In Good Hair, Bonner cut off all her permed hair and started fresh. Definitely the recommended way to go. But I didn't want to have such short hair. Hair was (is) a big part of my identity, and I didn't want almost no hair. So I chose to grow it out. How hard could it be? I thought cavalierly to myself. I'd been dealing with the chemical hair all along. That was a known quantity. This process would just introduce a new kind of hair in addition to the familiar hair. That didn't seem so bad.
I washed, combed, and set my hair every week in about twenty or so two-strand twists. I'd let them dry, sleep in them overnight, and untwist them in the morning for a headful of spirals the rest of the week. At night I'd pull my hair back in a bun—not too tight—for fear of smashing the spirals.
And this was fine for the first few months.
Then The Mat arrived.
When I combed my hair, the comb halted at my scalp and wouldn't budge. Every week it got thicker and stronger, as if it were calling in reinforcements. It grew ferocious and puffy at the back of my head. When I prodded it back there, it seemed like something had decided to build an insulated nest, especially packed at the top, back of my head. Now it took me three hours to get through my barely shoulder-length hair, and put it in twists. Every week was a painful session to work my way through the mat, slowly, toes clenched from the pain of having to comb out something so tightly tangled, so close to my scalp. What if this was my natural hair? If it was this bad at two inches of new growth, what would six inches bring?

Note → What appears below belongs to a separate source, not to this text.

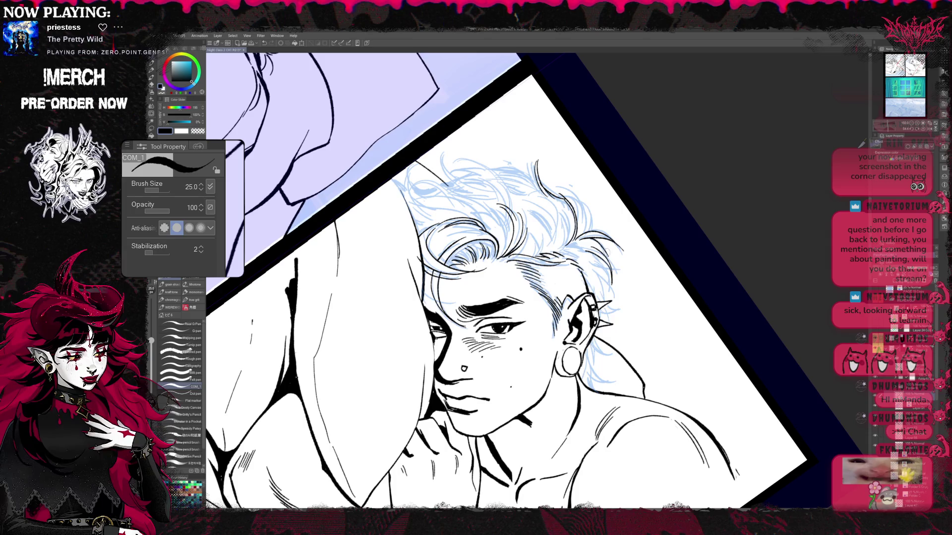
{"action": "left_click_drag", "start_coordinate": [588, 251], "coordinate": [607, 289]}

I'd heard that there can be severe breakage where the two textures meet when growing out a relaxer. Maybe this was another consequence of having two extremely different hair types joined? I tried to pull the hair in the back more firmly down into my bun at night to prevent it getting so riled up, and determinedly hoped for the best.
The mat was tenacious, but so was I. And a few months later I noticed a change. My Denman would glide for a brief moment through the hair closest to my scalp, and then halt abruptly as it landed into the mat. That meant the mat was slowly inching it's way down my hair. The new hair coming in above the mat was slippery and glossy. Now I was interested. I began touching it all the time to feel it. I had no idea something so soft and smooth could grow out of my head.
At about nine months, I pulled open my hair, and looked at the hair growing behind my ear. And there I saw it. A curl pattern instead of chaos. An S shape instead of fuzz. I saw my real hair, strong and sure, coming in over the confused noise of the chemical hair.
From that moment on I was hooked. I took a pair of scissors, and cut off the chemical junk hair (saving two pieces to tape into the Good Hair book—see Curlocide for a photo of them).
I loved my new hair. I still had a way to go towards figuring out how to keep if from growing horizontally rather than vertically, but this was my hair, and we were finally a team.